[Saved entries]
______________________________

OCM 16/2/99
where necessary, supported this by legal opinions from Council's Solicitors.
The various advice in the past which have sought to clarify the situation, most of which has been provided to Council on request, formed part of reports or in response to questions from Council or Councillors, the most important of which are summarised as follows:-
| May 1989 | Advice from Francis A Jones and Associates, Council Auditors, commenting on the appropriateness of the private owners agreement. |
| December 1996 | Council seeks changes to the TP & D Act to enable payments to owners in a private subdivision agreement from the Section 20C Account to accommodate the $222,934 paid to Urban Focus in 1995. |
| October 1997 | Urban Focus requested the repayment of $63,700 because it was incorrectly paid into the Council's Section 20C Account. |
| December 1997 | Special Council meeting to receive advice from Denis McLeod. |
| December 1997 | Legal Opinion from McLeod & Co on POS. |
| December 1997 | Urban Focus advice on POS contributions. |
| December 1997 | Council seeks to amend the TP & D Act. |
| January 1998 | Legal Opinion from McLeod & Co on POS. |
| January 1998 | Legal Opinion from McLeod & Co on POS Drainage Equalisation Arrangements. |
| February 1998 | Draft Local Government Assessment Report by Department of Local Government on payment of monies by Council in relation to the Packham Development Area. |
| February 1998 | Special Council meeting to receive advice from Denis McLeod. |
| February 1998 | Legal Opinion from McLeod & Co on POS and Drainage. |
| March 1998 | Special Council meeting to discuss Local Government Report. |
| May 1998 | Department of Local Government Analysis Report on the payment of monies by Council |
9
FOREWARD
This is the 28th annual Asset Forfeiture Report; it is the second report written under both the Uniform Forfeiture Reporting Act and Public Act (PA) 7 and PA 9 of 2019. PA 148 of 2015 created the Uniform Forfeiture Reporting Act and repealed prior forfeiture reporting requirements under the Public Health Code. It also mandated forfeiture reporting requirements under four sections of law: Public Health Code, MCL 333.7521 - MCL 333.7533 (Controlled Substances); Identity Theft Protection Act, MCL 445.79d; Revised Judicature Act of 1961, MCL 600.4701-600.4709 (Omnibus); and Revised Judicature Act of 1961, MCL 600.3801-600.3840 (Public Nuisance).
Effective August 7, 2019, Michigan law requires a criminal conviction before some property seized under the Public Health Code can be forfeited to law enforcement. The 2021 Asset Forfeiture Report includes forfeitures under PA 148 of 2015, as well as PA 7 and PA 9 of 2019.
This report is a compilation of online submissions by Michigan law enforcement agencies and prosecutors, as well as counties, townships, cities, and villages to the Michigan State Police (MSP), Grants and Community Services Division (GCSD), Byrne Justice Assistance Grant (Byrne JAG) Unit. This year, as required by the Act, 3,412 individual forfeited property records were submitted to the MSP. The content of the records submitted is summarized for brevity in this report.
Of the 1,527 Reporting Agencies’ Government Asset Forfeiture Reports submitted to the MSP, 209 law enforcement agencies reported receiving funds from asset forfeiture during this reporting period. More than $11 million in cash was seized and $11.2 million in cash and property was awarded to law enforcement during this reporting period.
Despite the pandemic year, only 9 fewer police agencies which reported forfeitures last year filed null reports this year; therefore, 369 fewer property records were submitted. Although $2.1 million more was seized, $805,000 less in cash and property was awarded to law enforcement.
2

______________________________

#### ABOUT THIS TASK
Using the records above, restate word for word the lines from the one with "Development Area. |" through the one with "Of the 1,527", both included.

#### EXERCISE OUTPUT
| February 1998 | Draft Local Government Assessment Report by Department of Local Government on payment of monies by Council in relation to the Packham Development Area. |
| February 1998 | Special Council meeting to receive advice from Denis McLeod. |
| February 1998 | Legal Opinion from McLeod & Co on POS and Drainage. |
| March 1998 | Special Council meeting to discuss Local Government Report. |
| May 1998 | Department of Local Government Analysis Report on the payment of monies by Council |
9
FOREWARD
This is the 28th annual Asset Forfeiture Report; it is the second report written under both the Uniform Forfeiture Reporting Act and Public Act (PA) 7 and PA 9 of 2019. PA 148 of 2015 created the Uniform Forfeiture Reporting Act and repealed prior forfeiture reporting requirements under the Public Health Code. It also mandated forfeiture reporting requirements under four sections of law: Public Health Code, MCL 333.7521 - MCL 333.7533 (Controlled Substances); Identity Theft Protection Act, MCL 445.79d; Revised Judicature Act of 1961, MCL 600.4701-600.4709 (Omnibus); and Revised Judicature Act of 1961, MCL 600.3801-600.3840 (Public Nuisance).
Effective August 7, 2019, Michigan law requires a criminal conviction before some property seized under the Public Health Code can be forfeited to law enforcement. The 2021 Asset Forfeiture Report includes forfeitures under PA 148 of 2015, as well as PA 7 and PA 9 of 2019.
This report is a compilation of online submissions by Michigan law enforcement agencies and prosecutors, as well as counties, townships, cities, and villages to the Michigan State Police (MSP), Grants and Community Services Division (GCSD), Byrne Justice Assistance Grant (Byrne JAG) Unit. This year, as required by the Act, 3,412 individual forfeited property records were submitted to the MSP. The content of the records submitted is summarized for brevity in this report.
Of the 1,527 Reporting Agencies’ Government Asset Forfeiture Reports submitted to the MSP, 209 law enforcement agencies reported receiving funds from asset forfeiture during this reporting period. More than $11 million in cash was seized and $11.2 million in cash and property was awarded to law enforcement during this reporting period.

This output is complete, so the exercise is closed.